Wie der Kampf um die Ukraine die Welt verändert, ist Thema des Buches „Kriegsfolgen“ (erscheint bei Promedia im März 2023). Über die Motive und Folgen dieser Weltkrise sprechen die Herausgeber Hannes Hofbauer und Stefan Kraft von 12:30 bis 13.00 Uhr. Ort: Forum Sachbuch Halle 4 - Halle: 4, Stand: E100
Das neue Buchmesse-Format Forum Offene Gesellschaft widmet sich der Ukraine in einer mehrtägigen Reihe. Wie aus Nachbarn Feinde werden, darüber sprechen am Samstag von 13:30 bis 14:00 Uhr die beiden Schriftsteller Dževad Karahasan und Hugo Hamilton.

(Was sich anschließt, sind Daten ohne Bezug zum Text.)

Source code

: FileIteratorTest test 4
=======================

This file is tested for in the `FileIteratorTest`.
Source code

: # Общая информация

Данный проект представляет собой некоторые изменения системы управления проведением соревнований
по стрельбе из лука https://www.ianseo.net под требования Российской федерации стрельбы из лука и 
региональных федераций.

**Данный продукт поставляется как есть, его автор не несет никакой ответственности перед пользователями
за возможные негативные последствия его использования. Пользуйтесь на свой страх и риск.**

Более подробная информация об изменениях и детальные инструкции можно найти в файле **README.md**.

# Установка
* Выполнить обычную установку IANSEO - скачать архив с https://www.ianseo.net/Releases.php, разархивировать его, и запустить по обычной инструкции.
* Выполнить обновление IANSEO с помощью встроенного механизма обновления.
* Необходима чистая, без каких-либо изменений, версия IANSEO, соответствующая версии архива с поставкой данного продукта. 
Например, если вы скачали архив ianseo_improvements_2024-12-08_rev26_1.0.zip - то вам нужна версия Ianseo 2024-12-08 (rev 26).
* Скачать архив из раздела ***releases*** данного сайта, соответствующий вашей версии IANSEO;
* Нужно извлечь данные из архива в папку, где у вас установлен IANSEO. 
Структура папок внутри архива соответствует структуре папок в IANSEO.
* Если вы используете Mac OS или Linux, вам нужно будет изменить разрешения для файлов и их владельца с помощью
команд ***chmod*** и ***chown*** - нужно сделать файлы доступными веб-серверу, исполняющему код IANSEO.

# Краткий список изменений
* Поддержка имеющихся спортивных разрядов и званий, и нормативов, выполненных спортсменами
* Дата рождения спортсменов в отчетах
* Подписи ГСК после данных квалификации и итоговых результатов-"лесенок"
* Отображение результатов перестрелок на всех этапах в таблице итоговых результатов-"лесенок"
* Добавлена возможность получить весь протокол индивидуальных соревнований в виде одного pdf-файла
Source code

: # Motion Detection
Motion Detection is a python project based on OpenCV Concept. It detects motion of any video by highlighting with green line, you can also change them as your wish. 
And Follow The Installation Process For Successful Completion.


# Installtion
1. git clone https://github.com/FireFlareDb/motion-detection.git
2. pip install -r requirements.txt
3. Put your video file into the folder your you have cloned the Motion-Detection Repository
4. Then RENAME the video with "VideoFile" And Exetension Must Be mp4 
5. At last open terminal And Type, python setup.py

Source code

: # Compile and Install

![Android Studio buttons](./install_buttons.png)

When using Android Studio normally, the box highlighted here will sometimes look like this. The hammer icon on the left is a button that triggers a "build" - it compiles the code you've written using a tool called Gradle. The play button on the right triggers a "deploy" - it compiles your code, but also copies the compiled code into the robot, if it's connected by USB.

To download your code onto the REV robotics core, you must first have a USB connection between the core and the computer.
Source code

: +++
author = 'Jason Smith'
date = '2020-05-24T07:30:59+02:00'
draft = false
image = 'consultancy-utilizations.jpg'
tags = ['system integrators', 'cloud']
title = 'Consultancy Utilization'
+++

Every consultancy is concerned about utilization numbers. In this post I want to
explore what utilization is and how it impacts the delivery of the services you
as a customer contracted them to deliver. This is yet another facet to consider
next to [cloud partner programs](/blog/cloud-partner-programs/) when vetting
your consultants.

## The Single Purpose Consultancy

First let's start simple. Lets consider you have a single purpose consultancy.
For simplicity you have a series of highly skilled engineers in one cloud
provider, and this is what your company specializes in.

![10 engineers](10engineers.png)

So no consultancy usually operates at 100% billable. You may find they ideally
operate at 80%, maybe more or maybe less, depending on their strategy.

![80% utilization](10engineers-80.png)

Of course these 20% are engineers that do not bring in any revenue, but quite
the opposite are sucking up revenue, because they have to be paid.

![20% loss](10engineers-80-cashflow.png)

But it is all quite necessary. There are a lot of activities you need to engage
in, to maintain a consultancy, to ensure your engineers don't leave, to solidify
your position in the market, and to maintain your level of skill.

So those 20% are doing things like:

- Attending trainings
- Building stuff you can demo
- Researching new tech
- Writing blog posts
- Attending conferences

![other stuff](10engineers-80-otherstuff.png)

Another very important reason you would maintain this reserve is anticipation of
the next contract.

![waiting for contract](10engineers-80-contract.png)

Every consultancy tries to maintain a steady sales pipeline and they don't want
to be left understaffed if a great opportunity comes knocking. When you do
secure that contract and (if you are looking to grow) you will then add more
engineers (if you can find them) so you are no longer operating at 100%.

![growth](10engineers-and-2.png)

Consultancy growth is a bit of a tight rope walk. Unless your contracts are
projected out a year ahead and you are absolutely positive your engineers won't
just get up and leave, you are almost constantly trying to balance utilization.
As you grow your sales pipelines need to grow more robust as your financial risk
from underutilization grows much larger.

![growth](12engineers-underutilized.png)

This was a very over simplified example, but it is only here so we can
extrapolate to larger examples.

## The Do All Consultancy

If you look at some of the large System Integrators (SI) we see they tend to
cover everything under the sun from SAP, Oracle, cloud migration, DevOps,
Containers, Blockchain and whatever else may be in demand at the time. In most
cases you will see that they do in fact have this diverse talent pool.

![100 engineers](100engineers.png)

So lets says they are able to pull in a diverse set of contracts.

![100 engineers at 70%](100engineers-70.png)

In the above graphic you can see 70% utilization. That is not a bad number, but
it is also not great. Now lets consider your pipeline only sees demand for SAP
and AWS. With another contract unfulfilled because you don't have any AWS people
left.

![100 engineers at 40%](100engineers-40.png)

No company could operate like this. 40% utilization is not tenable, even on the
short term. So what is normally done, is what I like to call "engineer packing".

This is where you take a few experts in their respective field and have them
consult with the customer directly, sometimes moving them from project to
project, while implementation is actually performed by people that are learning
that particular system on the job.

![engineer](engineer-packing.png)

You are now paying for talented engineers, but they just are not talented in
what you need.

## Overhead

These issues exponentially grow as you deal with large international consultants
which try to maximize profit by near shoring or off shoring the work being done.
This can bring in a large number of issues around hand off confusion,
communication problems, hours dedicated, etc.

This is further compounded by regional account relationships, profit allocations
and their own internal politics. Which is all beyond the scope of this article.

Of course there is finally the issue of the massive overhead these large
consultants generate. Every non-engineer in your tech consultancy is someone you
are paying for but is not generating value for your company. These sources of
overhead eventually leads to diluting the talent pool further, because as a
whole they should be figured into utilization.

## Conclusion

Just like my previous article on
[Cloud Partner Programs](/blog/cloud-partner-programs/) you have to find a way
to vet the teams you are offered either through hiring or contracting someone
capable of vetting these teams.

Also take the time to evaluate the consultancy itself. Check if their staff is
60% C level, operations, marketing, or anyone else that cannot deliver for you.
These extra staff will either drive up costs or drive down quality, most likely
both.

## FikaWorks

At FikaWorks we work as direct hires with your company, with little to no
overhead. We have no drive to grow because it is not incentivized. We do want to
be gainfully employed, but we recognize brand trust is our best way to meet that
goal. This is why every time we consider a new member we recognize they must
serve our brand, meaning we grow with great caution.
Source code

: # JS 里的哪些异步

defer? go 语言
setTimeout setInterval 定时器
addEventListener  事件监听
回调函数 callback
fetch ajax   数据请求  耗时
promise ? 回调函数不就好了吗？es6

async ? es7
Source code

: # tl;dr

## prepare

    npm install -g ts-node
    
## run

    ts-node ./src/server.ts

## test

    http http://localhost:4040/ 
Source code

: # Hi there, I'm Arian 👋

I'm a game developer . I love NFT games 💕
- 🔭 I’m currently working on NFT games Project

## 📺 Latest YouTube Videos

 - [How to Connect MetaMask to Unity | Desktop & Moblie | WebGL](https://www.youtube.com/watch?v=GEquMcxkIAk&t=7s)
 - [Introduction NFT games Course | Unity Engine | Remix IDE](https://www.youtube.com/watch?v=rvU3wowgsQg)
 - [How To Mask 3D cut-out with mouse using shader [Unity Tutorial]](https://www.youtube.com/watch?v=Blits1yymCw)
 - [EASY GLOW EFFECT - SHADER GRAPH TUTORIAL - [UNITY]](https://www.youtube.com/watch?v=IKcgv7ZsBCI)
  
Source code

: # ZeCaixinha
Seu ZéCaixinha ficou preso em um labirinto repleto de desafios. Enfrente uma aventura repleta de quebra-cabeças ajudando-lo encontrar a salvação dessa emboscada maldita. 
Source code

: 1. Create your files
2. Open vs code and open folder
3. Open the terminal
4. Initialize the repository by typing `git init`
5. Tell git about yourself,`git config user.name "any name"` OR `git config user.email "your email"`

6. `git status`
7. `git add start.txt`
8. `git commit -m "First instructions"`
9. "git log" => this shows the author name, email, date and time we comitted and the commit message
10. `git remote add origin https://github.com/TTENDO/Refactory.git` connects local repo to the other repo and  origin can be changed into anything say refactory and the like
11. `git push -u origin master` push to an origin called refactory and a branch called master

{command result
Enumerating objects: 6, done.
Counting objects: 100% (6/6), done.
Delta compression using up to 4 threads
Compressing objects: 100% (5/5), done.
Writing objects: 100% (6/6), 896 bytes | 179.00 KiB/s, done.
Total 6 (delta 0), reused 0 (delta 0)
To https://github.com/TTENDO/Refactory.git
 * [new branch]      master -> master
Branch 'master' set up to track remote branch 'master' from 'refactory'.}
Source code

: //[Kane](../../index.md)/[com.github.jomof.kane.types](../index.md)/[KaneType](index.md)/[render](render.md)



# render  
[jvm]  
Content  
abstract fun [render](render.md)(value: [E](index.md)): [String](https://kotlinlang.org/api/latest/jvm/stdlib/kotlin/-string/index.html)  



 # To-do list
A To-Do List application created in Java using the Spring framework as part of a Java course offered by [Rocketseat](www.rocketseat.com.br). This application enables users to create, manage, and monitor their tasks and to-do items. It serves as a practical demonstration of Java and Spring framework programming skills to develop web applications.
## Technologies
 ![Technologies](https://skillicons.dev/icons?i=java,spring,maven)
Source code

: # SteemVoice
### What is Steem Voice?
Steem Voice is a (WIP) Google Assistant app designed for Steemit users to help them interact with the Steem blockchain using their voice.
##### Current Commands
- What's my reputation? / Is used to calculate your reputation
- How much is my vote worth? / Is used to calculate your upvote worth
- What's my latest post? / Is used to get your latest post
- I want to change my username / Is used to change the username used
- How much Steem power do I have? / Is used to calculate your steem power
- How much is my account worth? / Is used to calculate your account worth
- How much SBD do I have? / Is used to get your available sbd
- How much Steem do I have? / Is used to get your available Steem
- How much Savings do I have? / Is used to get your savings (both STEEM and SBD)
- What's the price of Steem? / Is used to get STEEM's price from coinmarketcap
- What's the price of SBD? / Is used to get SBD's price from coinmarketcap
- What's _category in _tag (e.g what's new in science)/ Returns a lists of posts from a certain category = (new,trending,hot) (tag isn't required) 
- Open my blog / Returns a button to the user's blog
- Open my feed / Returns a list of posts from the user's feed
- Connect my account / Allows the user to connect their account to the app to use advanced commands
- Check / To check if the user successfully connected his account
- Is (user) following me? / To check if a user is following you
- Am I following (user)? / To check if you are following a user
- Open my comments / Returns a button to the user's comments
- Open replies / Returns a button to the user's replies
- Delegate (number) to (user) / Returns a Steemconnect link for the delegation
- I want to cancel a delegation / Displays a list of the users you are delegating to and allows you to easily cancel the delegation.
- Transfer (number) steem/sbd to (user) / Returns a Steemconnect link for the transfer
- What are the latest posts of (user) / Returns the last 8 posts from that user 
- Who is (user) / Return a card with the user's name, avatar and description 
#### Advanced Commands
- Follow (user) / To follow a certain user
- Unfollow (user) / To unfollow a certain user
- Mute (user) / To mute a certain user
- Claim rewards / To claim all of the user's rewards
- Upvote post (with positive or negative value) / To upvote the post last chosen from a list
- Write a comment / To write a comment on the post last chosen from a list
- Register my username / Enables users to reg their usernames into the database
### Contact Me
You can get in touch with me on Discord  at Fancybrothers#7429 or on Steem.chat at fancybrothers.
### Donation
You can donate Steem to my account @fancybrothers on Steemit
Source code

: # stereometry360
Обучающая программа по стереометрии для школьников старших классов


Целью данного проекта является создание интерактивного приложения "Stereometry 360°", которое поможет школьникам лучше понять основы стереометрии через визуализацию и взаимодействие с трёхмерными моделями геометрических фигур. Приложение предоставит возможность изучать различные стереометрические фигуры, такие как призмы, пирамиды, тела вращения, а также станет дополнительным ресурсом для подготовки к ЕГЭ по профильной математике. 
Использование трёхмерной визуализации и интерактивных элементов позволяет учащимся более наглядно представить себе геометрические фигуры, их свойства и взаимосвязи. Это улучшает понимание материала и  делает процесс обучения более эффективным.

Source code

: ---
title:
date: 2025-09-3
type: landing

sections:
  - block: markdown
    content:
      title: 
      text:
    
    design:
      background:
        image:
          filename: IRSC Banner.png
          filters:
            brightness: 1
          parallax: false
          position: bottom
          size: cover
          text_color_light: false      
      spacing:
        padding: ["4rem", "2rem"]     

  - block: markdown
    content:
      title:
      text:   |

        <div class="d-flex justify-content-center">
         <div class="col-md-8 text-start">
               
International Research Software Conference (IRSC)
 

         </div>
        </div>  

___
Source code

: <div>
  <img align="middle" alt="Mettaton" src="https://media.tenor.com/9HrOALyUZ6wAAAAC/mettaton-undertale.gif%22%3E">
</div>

Ort: Forum Offene Gesellschaft - Halle 4, Stand E101.
Über eine Liebe in Zeiten des Krieges geht es bei der Lesung der ukrainischen Schriftstellerin Haska Shyyan gemeinsam mit ihrer Übersetzerin Claudia Dathe aus dem preisgekrönten Roman „Hinter dem Rücken“ (erscheint im April 2023 bei edition.fotoTAPETA) von 18:00 bis 19:00 Uhr. Ort: naTo.
Zum Abschluss der Buchmesse: Wie wird Geschichte erzählt?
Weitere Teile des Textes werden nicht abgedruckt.